◆ Assignment
Where the data below shows a picture, leave that picture out and copy the rest exactly.

(Structured diff data)
---

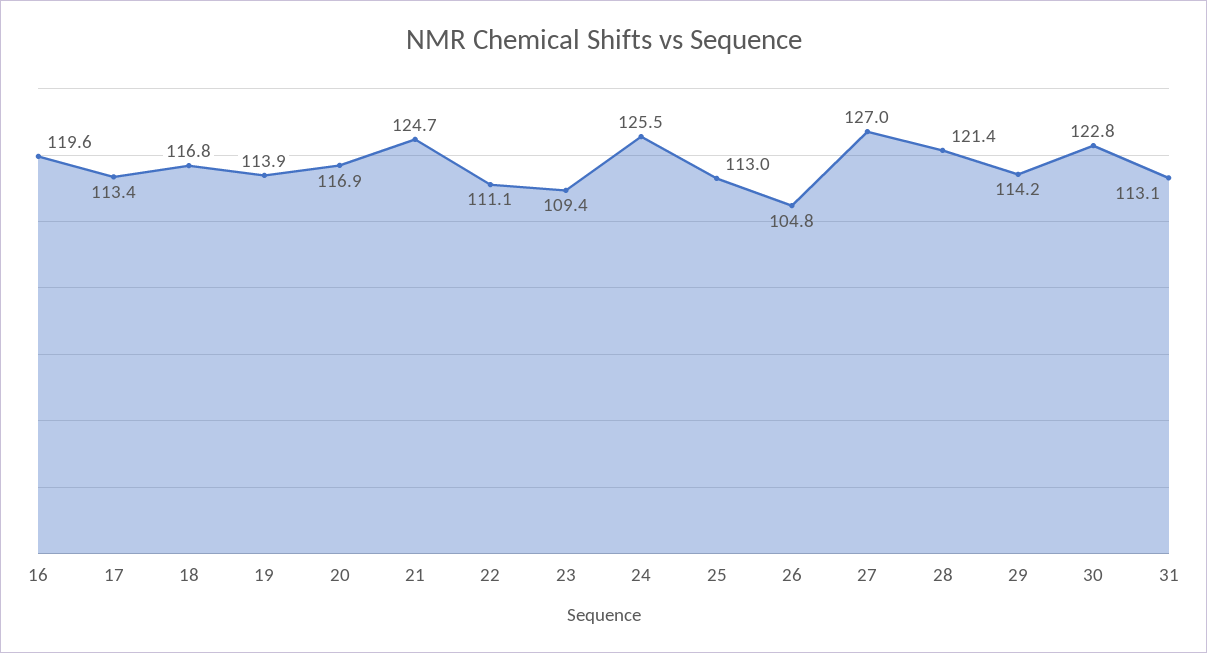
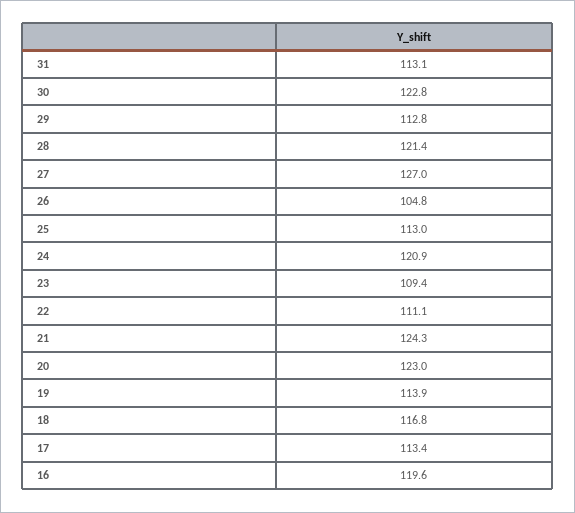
20: 116.9 -> 123
21: 124.7 -> 124.3
24: 125.5 -> 120.9
29: 114.2 -> 112.8

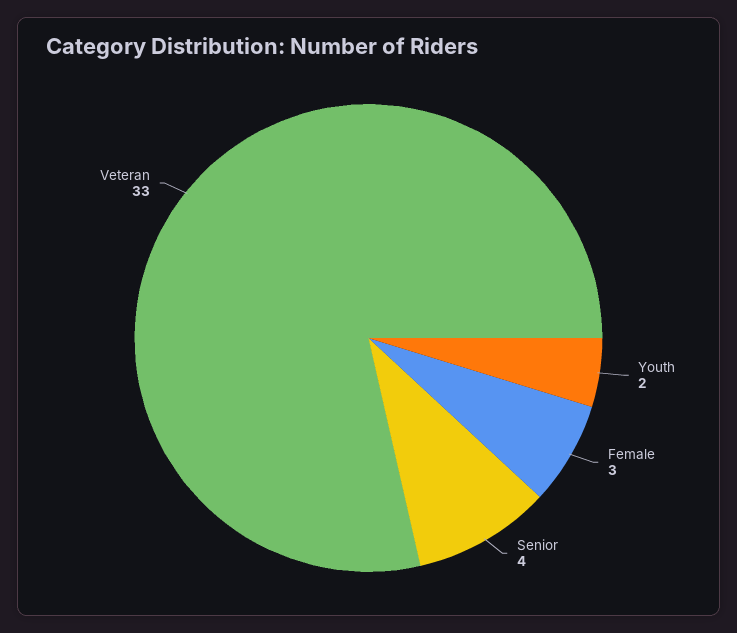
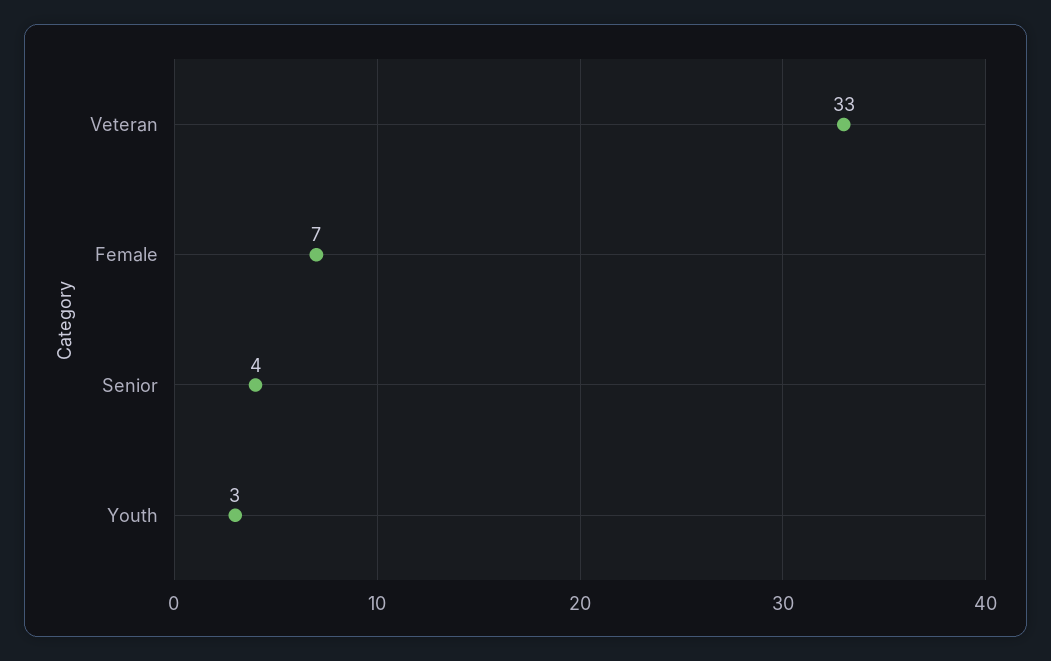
Youth: 2 -> 3
Female: 3 -> 7

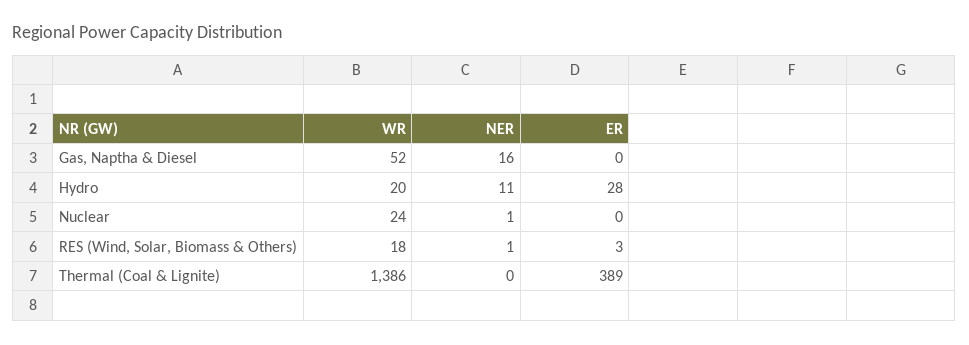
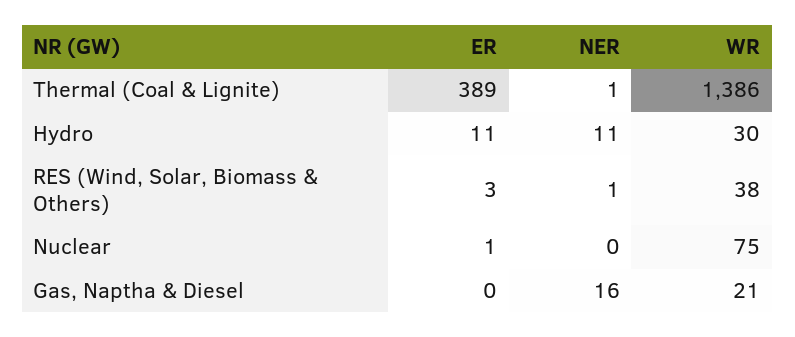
WR, Gas, Naptha & Diesel: 52 -> 21
WR, Hydro: 20 -> 30
ER, Hydro: 28 -> 11
WR, Nuclear: 24 -> 75
NER, Nuclear: 1 -> 0
ER, Nuclear: 0 -> 1
WR, RES (Wind, Solar, Biomass & Others): 18 -> 38
NER, Thermal (Coal & Lignite): 0 -> 1

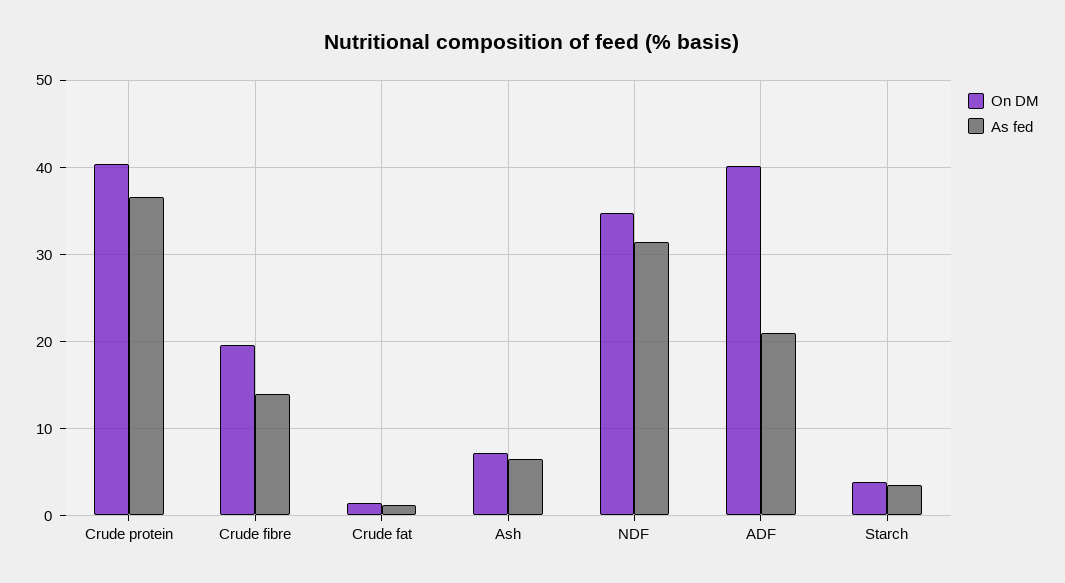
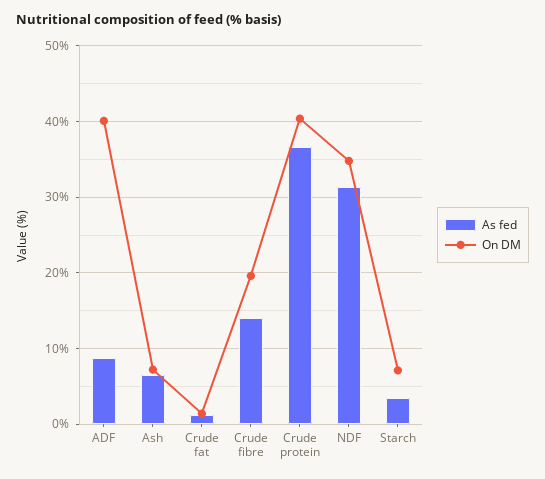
As fed, ADF: 21 -> 9
On DM, Starch: 4 -> 7

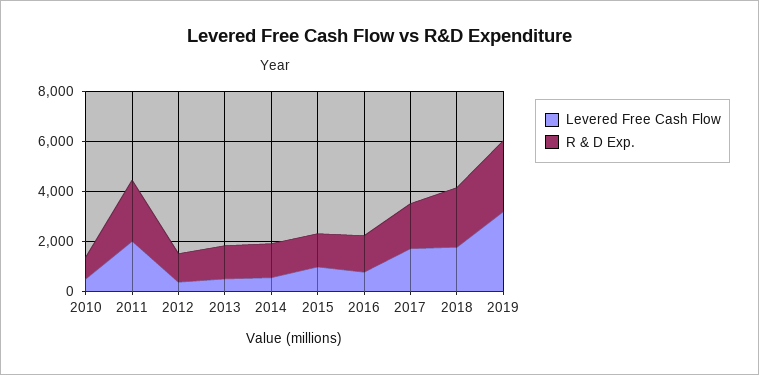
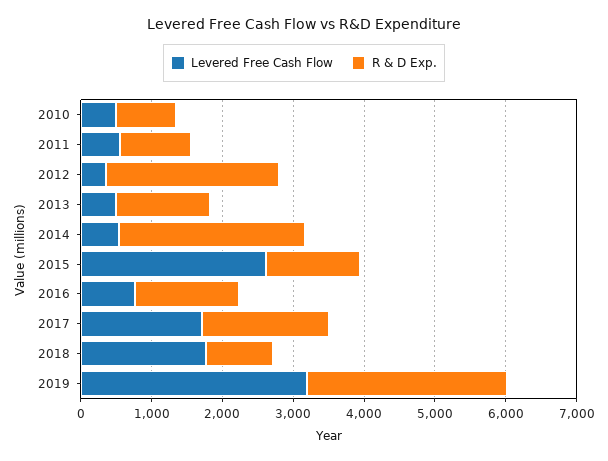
Levered Free Cash Flow, 2011: 2000 -> 600
R & D Exp., 2011: 2500 -> 1000
R & D Exp., 2012: 1000 -> 2400
R & D Exp., 2014: 1500 -> 2600
Levered Free Cash Flow, 2015: 1000 -> 2600
R & D Exp., 2018: 2500 -> 1000

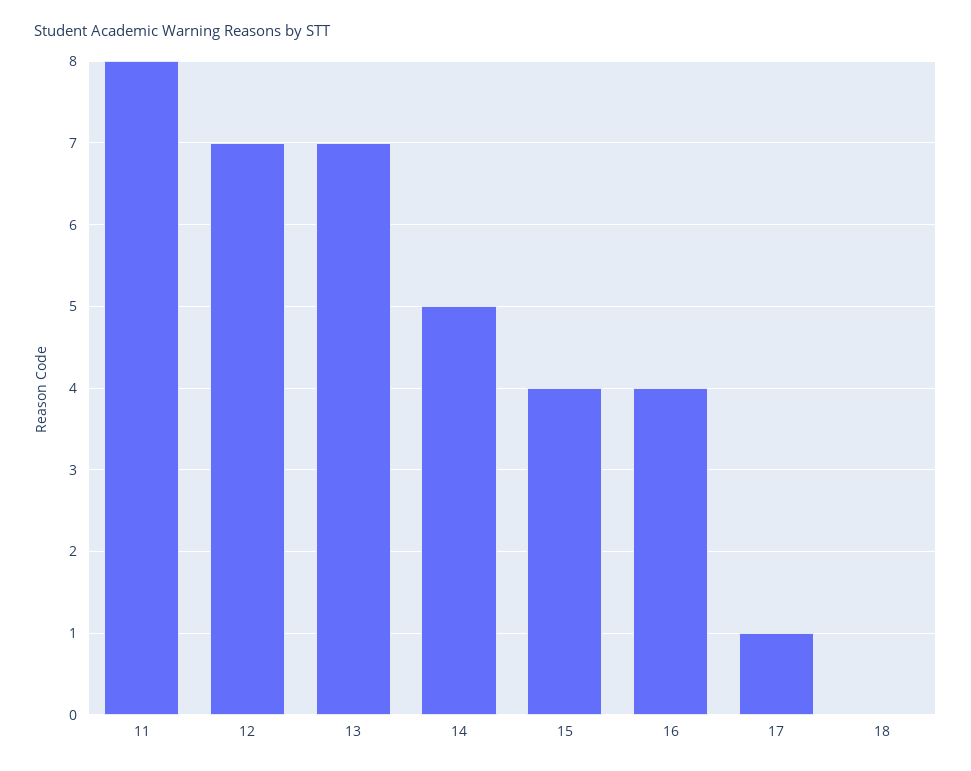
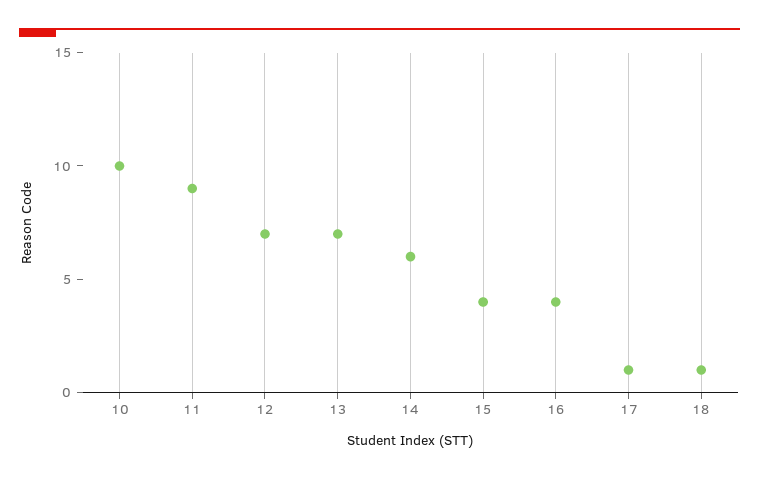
11: 8 -> 9
14: 5 -> 6
18: 0 -> 1
10: none -> 10

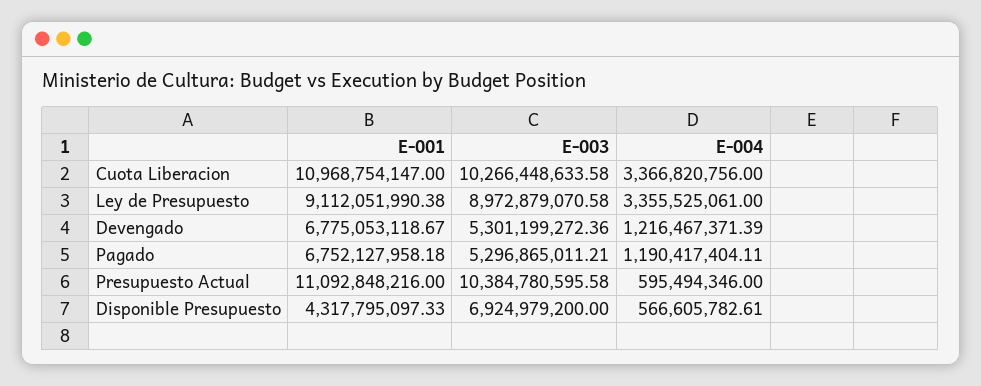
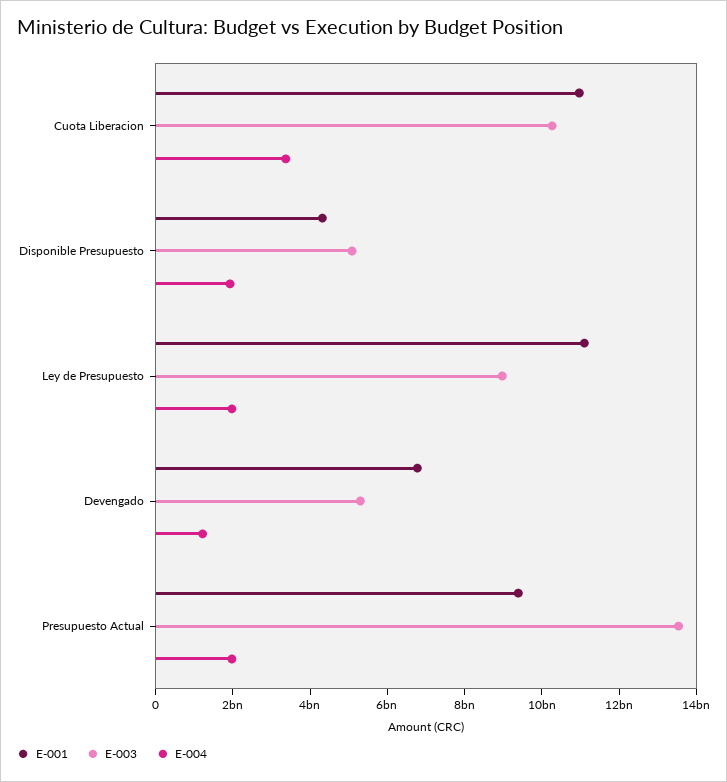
E-001, Ley de Presupuesto: 9112051990.38 -> 11000000000
E-004, Ley de Presupuesto: 3355525061 -> 2000000000
E-001, Pagado: 6752127958.18 -> none
E-003, Pagado: 5296865011.21 -> none
E-004, Pagado: 1190417404.11 -> none
E-001, Presupuesto Actual: 11092848216 -> 9500000000
E-003, Presupuesto Actual: 10384780595.58 -> 13500000000
E-004, Presupuesto Actual: 595494346 -> 2000000000
E-003, Disponible Presupuesto: 6924979200 -> 5000000000
E-004, Disponible Presupuesto: 566605782.61 -> 2000000000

---

◆ Exercise result
20: 116.9 -> 123
21: 124.7 -> 124.3
24: 125.5 -> 120.9
29: 114.2 -> 112.8

Youth: 2 -> 3
Female: 3 -> 7

WR, Gas, Naptha & Diesel: 52 -> 21
WR, Hydro: 20 -> 30
ER, Hydro: 28 -> 11
WR, Nuclear: 24 -> 75
NER, Nuclear: 1 -> 0
ER, Nuclear: 0 -> 1
WR, RES (Wind, Solar, Biomass & Others): 18 -> 38
NER, Thermal (Coal & Lignite): 0 -> 1

As fed, ADF: 21 -> 9
On DM, Starch: 4 -> 7

Levered Free Cash Flow, 2011: 2000 -> 600
R & D Exp., 2011: 2500 -> 1000
R & D Exp., 2012: 1000 -> 2400
R & D Exp., 2014: 1500 -> 2600
Levered Free Cash Flow, 2015: 1000 -> 2600
R & D Exp., 2018: 2500 -> 1000

11: 8 -> 9
14: 5 -> 6
18: 0 -> 1
10: none -> 10

E-001, Ley de Presupuesto: 9112051990.38 -> 11000000000
E-004, Ley de Presupuesto: 3355525061 -> 2000000000
E-001, Pagado: 6752127958.18 -> none
E-003, Pagado: 5296865011.21 -> none
E-004, Pagado: 1190417404.11 -> none
E-001, Presupuesto Actual: 11092848216 -> 9500000000
E-003, Presupuesto Actual: 10384780595.58 -> 13500000000
E-004, Presupuesto Actual: 595494346 -> 2000000000
E-003, Disponible Presupuesto: 6924979200 -> 5000000000
E-004, Disponible Presupuesto: 566605782.61 -> 2000000000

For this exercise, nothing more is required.